“I arrived in India in 1981 with a group of 7 people, all the way from France. After being with this group for a few months, I suddenly decided that I wanted to be away from the world and follow the path of a sadhu [holy man]. I destroyed my passport, I gave all my money away and traveled with nothing, alone. I became kind of a crazy guy – when I look back at my past, I don’t think I would ever do it again [laughs]. During this time I discovered the Bhagavad Gita, and it resonated with me. I also visited Pondicherry and heard about this community called Auroville, but because I had already been part of intentional communities in France, it didn’t draw me in at first.
Eventually I ended up back in France. It’s there that I realized I wanted to live in India, and specifically in Auroville, because I discovered “The Life Divine” by Sri Aurobindo – I understood that I have a Karma, and why, for me, it was easy to reject the world. When I discovered Sri Aurobindo, all my cultural references dissipated. I felt like an investigator, and I found that for all the questions I had, there was a way of finding the answer. I had a past in France which involved activism, and that’s why there was a moment of “Aha!” with Sri Aurobindo because he was also a revolutionary, but he understood its limits, and started his own Yoga. This spoke to me a lot. I moved to Auroville in June 1982, so that I could be part of the project of Auroville while doing my education on Integral Yoga.
Auroville was a completely new world to discover – new insects, trees, fruits and animals. It was really not close to my culture at all. I come from the north of France where there are mines, and it’s dark and cold, so you can imagine what it was like to move to the south of India. And when I just arrived the pioneer spirit was still very much alive – it was a lot of fun. It was interesting to study the history, the dream and the philosophy of Auroville. At the same time, we were here on the spot so we could see the gaps between the dream and the reality.
There were also many feelings floating in the community. There was the happiness of building the new city, and there was also the wish to get away from the world outside. But the thing is, you start to project into the future, and this can be disappointing. Here, you’re in a complex situation with so many layers. And then you discover there are limitations to the community, the collective. For me, artistic expression was one way to have a secret world that I could create, that doesn’t require meetings or discussion or opinions, and it’s something I can do alone.
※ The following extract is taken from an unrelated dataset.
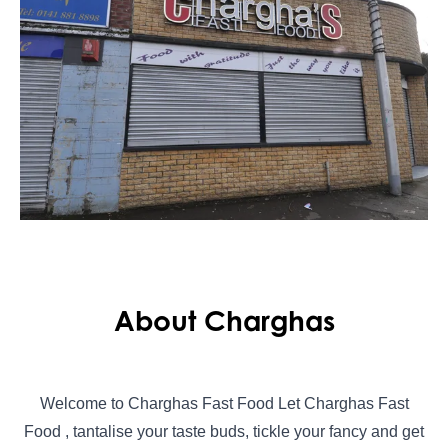
About Charghas
Welcome to Charghas Fast Food Let Charghas Fast
Food , tantalise your taste buds, tickle your fancy and get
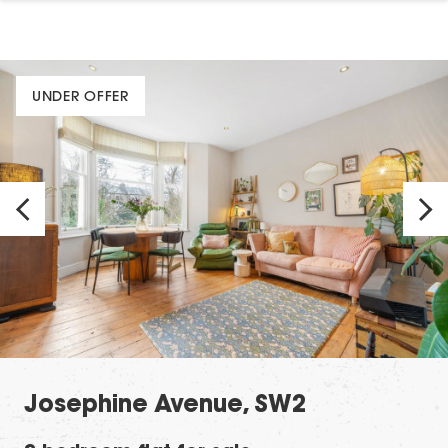
UNDER OFFER
Josephine Avenue, SW2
It’s necessary for me to have that secret space to experiment.
That artistic side got me the name Wazo. I was involved with organising games for the kids in Certitude Playground. We had the idea to build a big bird that would be part of a street theatre for Auroville’s birthday in 1983. It was huge, about 15 metres long, and we would move it around to different locations. And because ‘Oiseau’ in French means bird, people then started to call me Wazo.
I also have a Tamil Name which is Bapun. I was given this name because I used to go perform in the Kottakarai Village, where they had a street theatre. I wanted to discover Tamil theatre, so through a contact I was able to go and perform even though I didn’t speak Tamil. I was alone, and I didn’t understand the language, so I did physical comedy mostly, and played a joker. The other performers used to do a plays for 9 hours sometimes – that was too much for me. I would go on stage, and dance or something for 10 minutes at a time. They all called me Bapun, and it was interesting because when they would see me on the road they would recognize me as Bapun the funny guy. They were always happy to see me, and I would be surprised by that, because now I had a role to play in my daily life as well. For me it was very important to be a different kind of vellakara [white person], not the one who has all the money and is a boss.
Around 1987 I went back to France for about 8 years, and when I came back in 1995, the Youth Centre was being built. I was involved with the Youth Centre for 5 years, and at the same time a few of us started Kalabhumi, which is the arts and culture space in Auroville. We started preparing the amphitheatre for performances. We worked on this because there were two things we needed to do for the youth: one was the social aspect, which was the Youth Centre, and the other was a space for their artistic expression, which Kalabhumi aimed to provide. So my work for Auroville has been in the social, artistic and cultural fields.
What is interesting about Auroville is that on one hand there is the idea of the utopia, where you are exploring the differences between a utopia in theory and in reality. And on the other hand, we are discovering the ways in which you can implement a direct democracy, and the concept of Divine Anarchy. And then it’s also about understanding your own limits, in terms of imagining a new society. That’s why the writings of Sri Aurobindo and the Mother are interesting, because first you have to discover what’s inside you, your inner world, and then move outward. This is difficult: in the end you can never be satisfied, because you can imagine something more than what you have seen and lived. You have to face the fact that there’s a collective limit and your own individual limit. But for me, now I am at a point where I am waiting for nothing. It took me many years to get here.